Show that for $a \ne 0, b \in \Bbb R$ that $\int_{\Bbb R}f(ax+b)d\lambda(x) = \frac1{|a|}\int_{\Bbb R}f(x)d\lambda(x)$ where $\lambda$ is the Lebesgue measure. (Note that both sides are well defined and equal or neither are well-defined).
I have this question for an assignment, but I don't really know where to start. Do I approximate $f$ by simple functions and try to show the assertion for simple functions? I don't need a full answer, but if someone could point me in the right direction or help me get started, that would be great :)
Hint
Suppose $f=\boldsymbol 1_{A}$ where $A$ is measurable. Then, $$\int_{\mathbb R}\boldsymbol 1_A(ax+b)\,\mathrm d \lambda (x)=\int_{\mathbb R}\boldsymbol 1_{\frac{A-b}{a}}(x)\mathrm d \lambda (x)=\lambda \left(\frac{A-b}{a}\right)=\frac{1}{|a|}\lambda (A)=\frac{1}{|a|}\int_{\mathbb R}f(x)\,\mathrm d \lambda (x).$$
Now, try to see what happen when $f$ is simple, i.e. $f(x)=\sum_{i=1}^n\alpha _i\boldsymbol 1_{A_i}$ for $\alpha _i\in\mathbb R$ and $A_i$ measurable.
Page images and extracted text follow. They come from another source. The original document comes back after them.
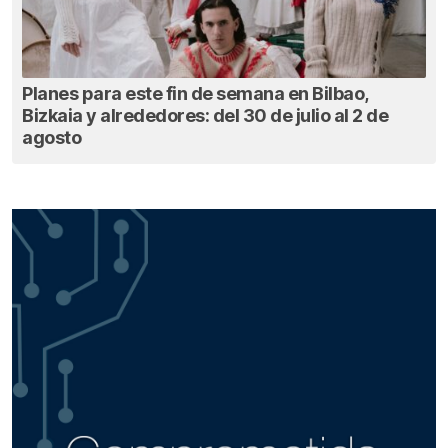
Planes para este fin de semana en Bilbao,
Bizkaia y alrededores: del 30 de julio al 2 de
agosto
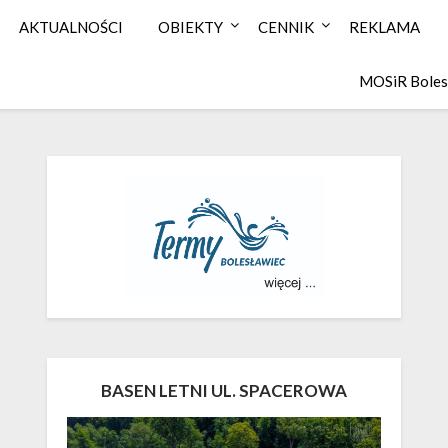
AKTUALNOŚCI
OBIEKTY
CENNIK
REKLAMA
MOSiR Boles
BASEN LETNI UL. SPACEROWA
Then use the fact that any positive function is the increasing limit of a sequence of simple function, i.e. there is $(f_n)$ of simple function s.t. $f_n\nearrow f$. And finally, if $f$ is measurable, then $f=f^+-f^-$ where $f^+$ and $f^-$ are positive function (namely, $f^+=f(x)\vee 0$ and $f^-(x)=-(f(x)\wedge 0)$.